Durante largos meses Genie fue sometida a decenas de pruebas, con un valor más experimental que
terapéutico, mientras los investigadores se peleaban por ver quién se quedaba con su caso. La doctora
Jeanne Butler, en concreto, presumía de que aquel caso iba a hacerle famosa y terminó llevándose a la
niña a su propia casa, donde la grabó durante horas mientras realizaba con ella todo tipo de pruebas de
dudoso valor científico.
Después de aquella situación, otra pareja de científicos, el matrimonio Rigler, se hizo cargo de Genie y
siguió con los experimentos. A pesar de que hubo algunos progresos, las pruebas incluían actividades
contradictorias para la niña, como obligarle a recordar lo que le hacía su padre o permitir que se arañara
la cara como forma de expresar su rabia. Después de comprobar las irregularidades, y la ausencia de un
plan científico, la Asociación de Salud Mental de los Estados Unidos retiró el apoyo económico a la
investigación y los Rigler perdieron el interés por la niña.
Por si el desbarajuste era pequeño, un tribunal devolvió la custodia a la madre, que interpuso una
demanda contra todo el equipo de investigación y el hospital infantil de Los Ángeles por haberla sometido
a “excesivas e insoportables” pruebas. Finalmente, la madre no fue capaz de cuidar de Genie y la niña
pasó por otros seis hogares adoptivos, en algunos de los cuales volvió a sufrir malos tratos que le llevaron
a profundas regresiones.
Hoy día sólo sabemos que, de estar viva, Genie se encuentra ingresada en alguna institución mental
después de una vida miserable y sin haber superado ninguno de sus problemas.
Además de los interrogantes que plantea, el comportamiento de los científicos en el caso de Genie nos
retrotrae a otras situaciones en las que los límites de la investigación no están del todo claros. En 1822,
por ejemplo, el doctor William Beaumont se hizo cargo de un paciente herido durante una cacería al que
los disparos habían dejado un agujero en el estómago. Durante los siguientes veinte años, el médico puso
todo tipo de excusas para no cerrar la herida y seguir experimentando con aquel hombre, al que
introducía alimentos con una cuerdecita para ver el efecto de los jugos gástricos.

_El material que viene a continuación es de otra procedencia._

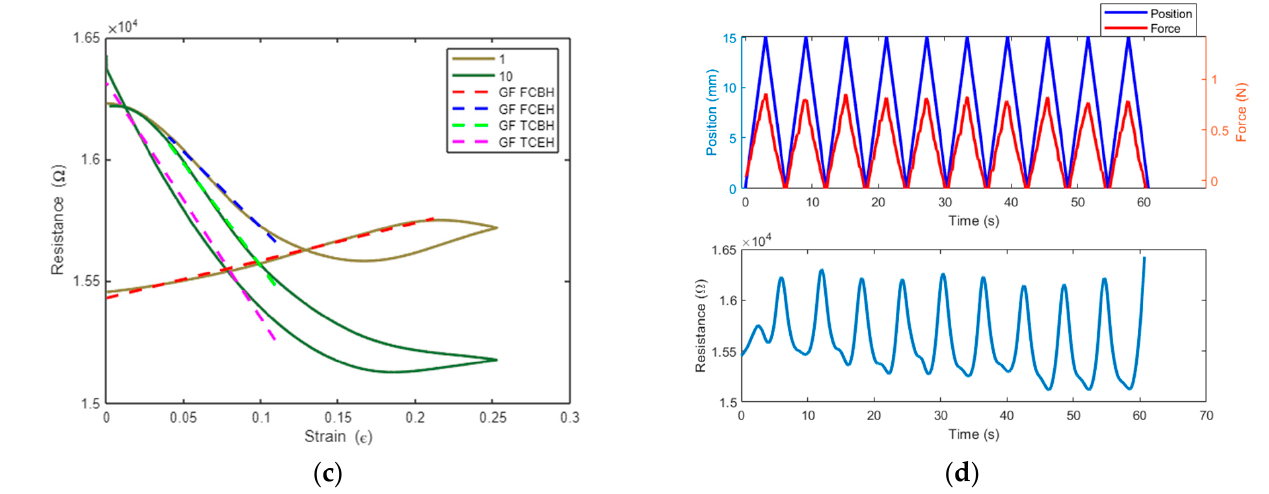
Figure 15. HISS cyclic tensile test results: ( a ) Resistance vs. strain for ten cycles. ( b ) Stress vs. strain for ten cycles. ( c ) Resistance vs. strain and gauge factors for the first and the tenth cycles. ( d ) Displacement, force, and resistance change over time for ten cycles.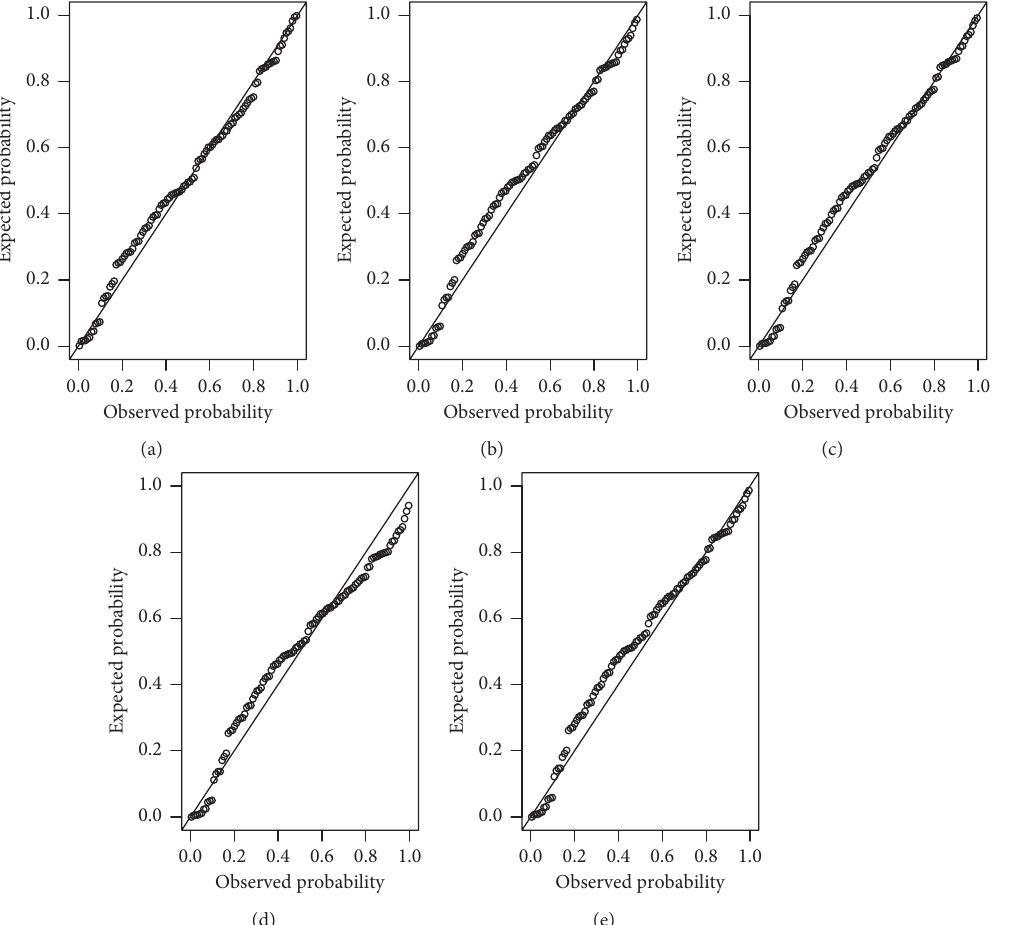
Figure 5: P-P plots of fitted distributions for data I: (a) BOIPE distribution. (b) B distribution. (c) K distribution. (d) BMOEE distribution. (e) ETL distribution.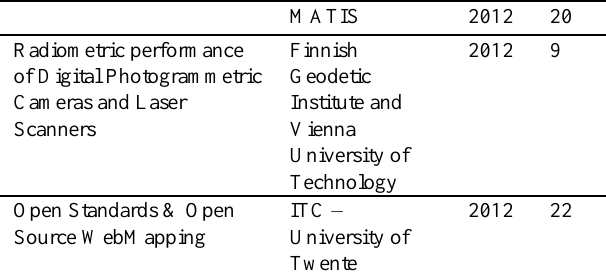
Table 2. EduServ Courses, Centres, Years Delivered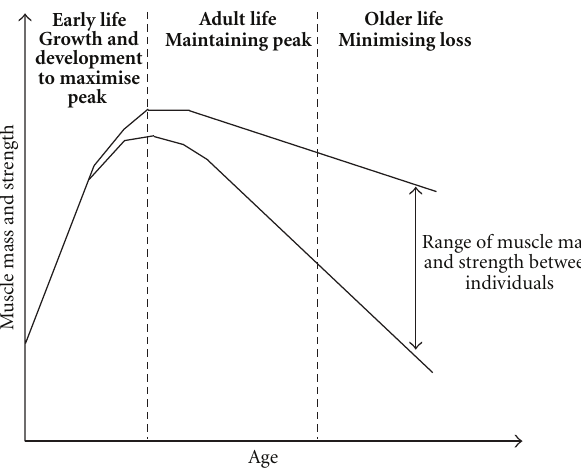
Figure 1: A lifecourse model of sarcopenia (from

Las investigaciones de Beaumont con aquella “cobaya humana” sirvieron para avanzar de manera muy
significativa en el conocimiento de la digestión y ayudaron a salvar la vida de muchas personas. De igual
forma, en el caso de Genie, los controvertidos experimentos de los psicólogos sirvieron para conocer algo
más sobre el origen del lenguaje y las funciones cerebrales.
Salvando las distancias, y más allá de la buena o mala voluntad de los investigadores, en ambos casos
alguien dio prioridad al resultado de una investigación frente al bien del paciente y en ambos casos es
legítimo hacerse la misma inquietante pregunta: ¿Tenían derecho a hacerlo?